INSTRUCTIONS TO FOLLOW: Convert the stretch of the listing from the line containing "order: Araneae" through the end of the listing into a Markdown table with the columns Row and Entry. Put a row number and one line in each row, and leave out blank lines and pictures.

TASK INPUT:
--- BEGIN ---

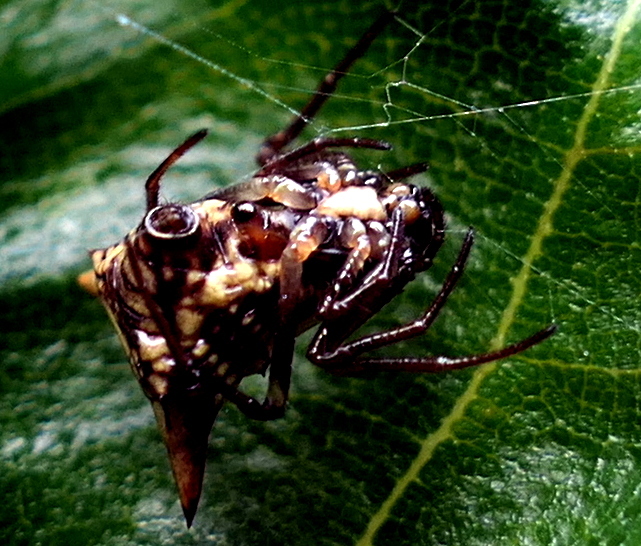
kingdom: Animalia
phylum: Arthropoda
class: Arachnida
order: Araneae
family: Araneidae
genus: Micrathena
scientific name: Micrathena evansi
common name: Orb weavers
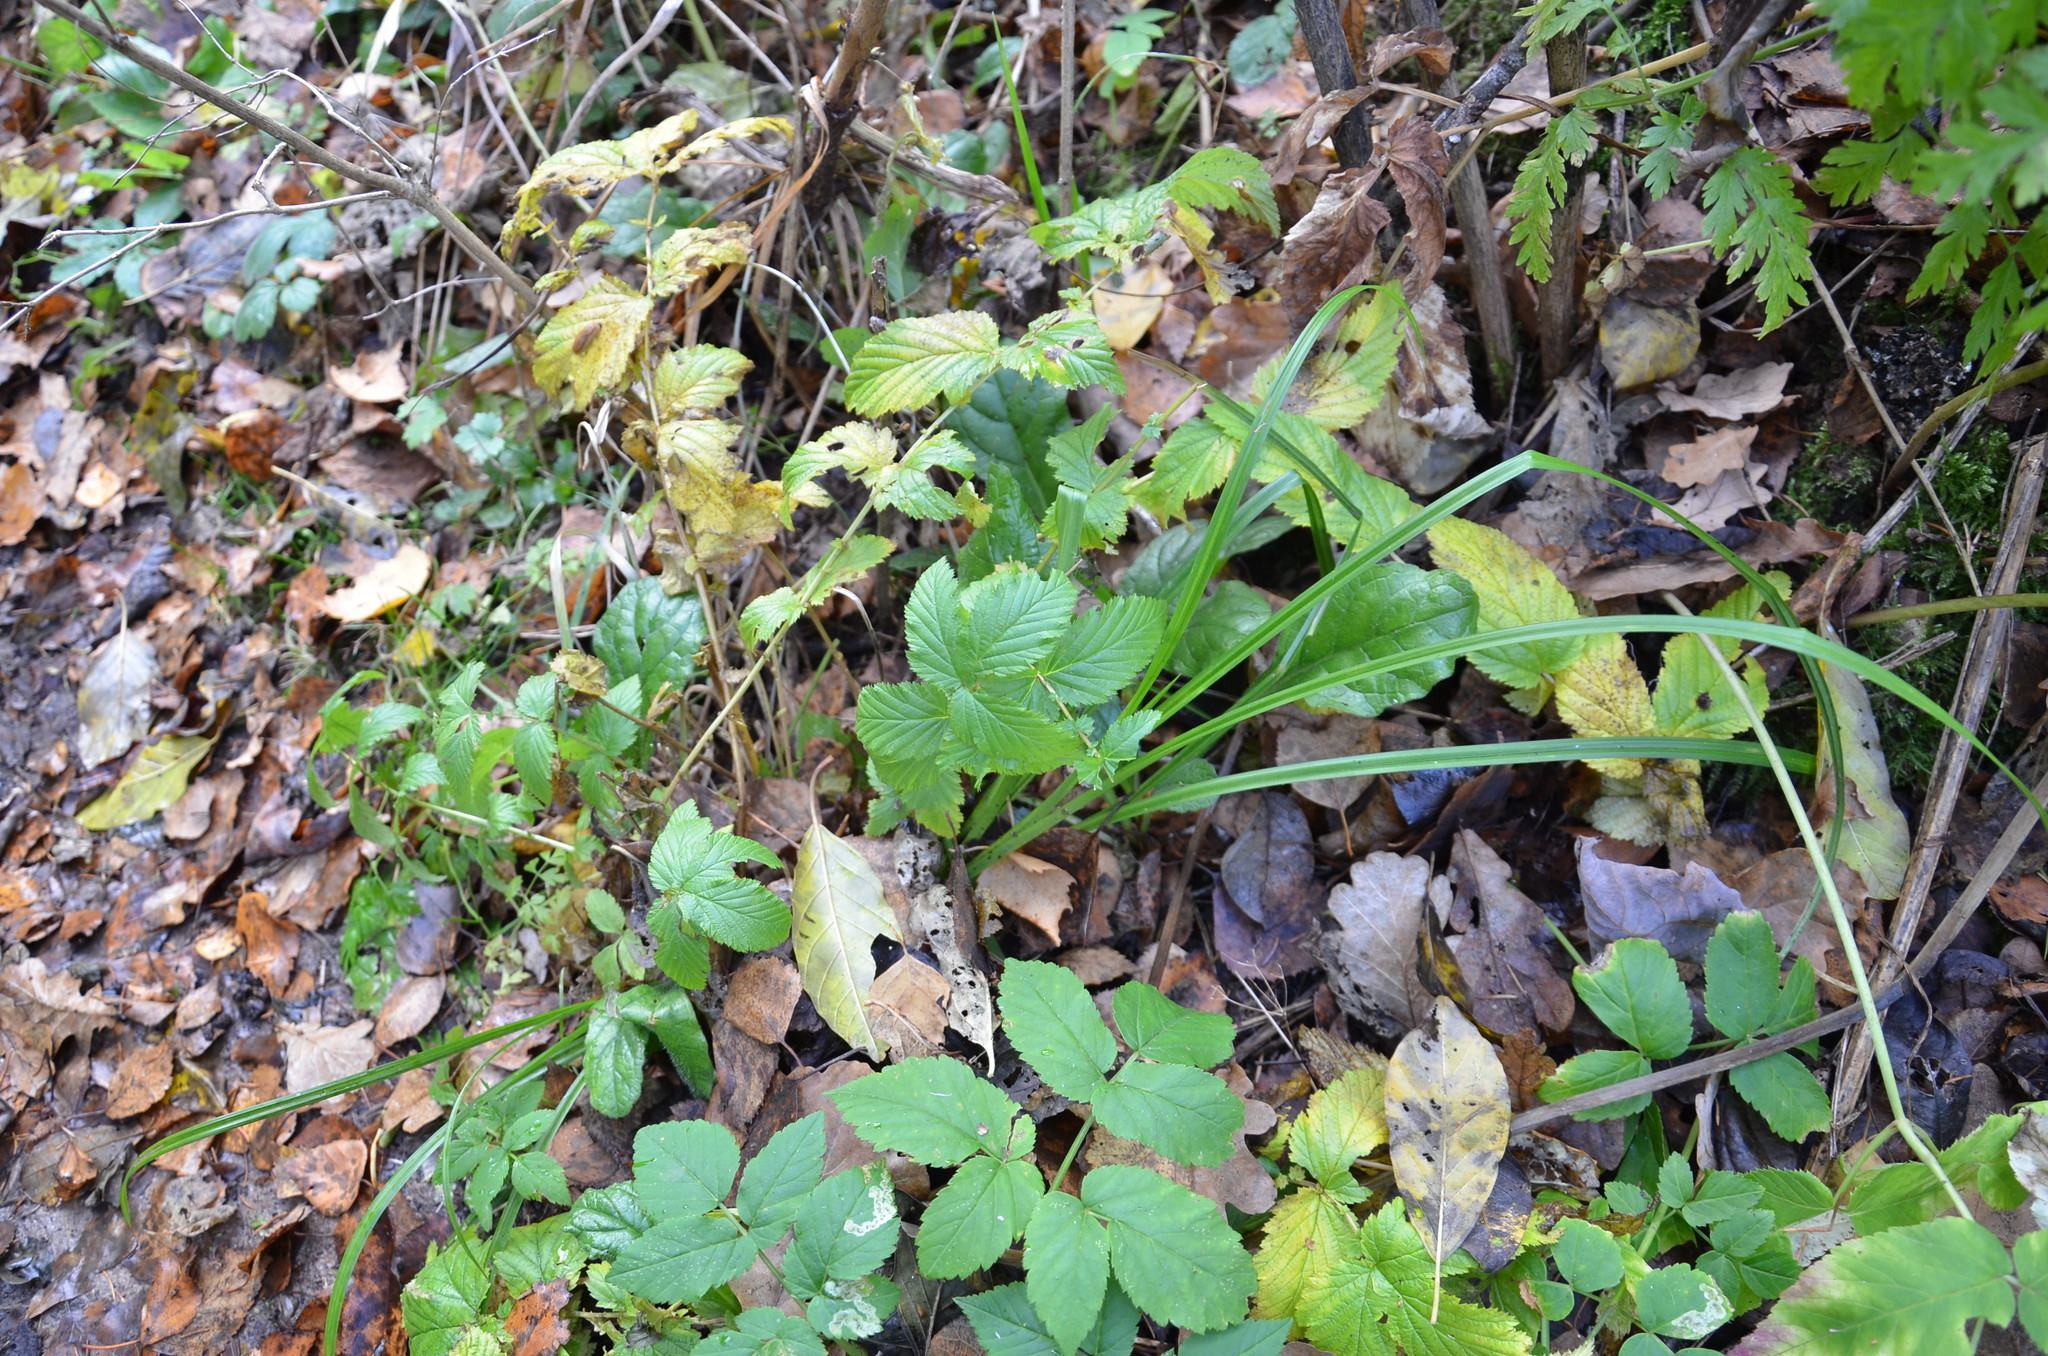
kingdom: Plantae
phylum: Tracheophyta
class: Magnoliopsida
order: Rosales
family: Rosaceae
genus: Filipendula
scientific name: Filipendula ulmaria
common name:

--- END ---

EXERCISE RESPONSE:
| Row | Entry |
|---|---|
| 1 | order: Araneae |
| 2 | family: Araneidae |
| 3 | genus: Micrathena |
| 4 | scientific name: Micrathena evansi |
| 5 | common name: Orb weavers |
| 6 | kingdom: Plantae |
| 7 | phylum: Tracheophyta |
| 8 | class: Magnoliopsida |
| 9 | order: Rosales |
| 10 | family: Rosaceae |
| 11 | genus: Filipendula |
| 12 | scientific name: Filipendula ulmaria |
| 13 | common name: |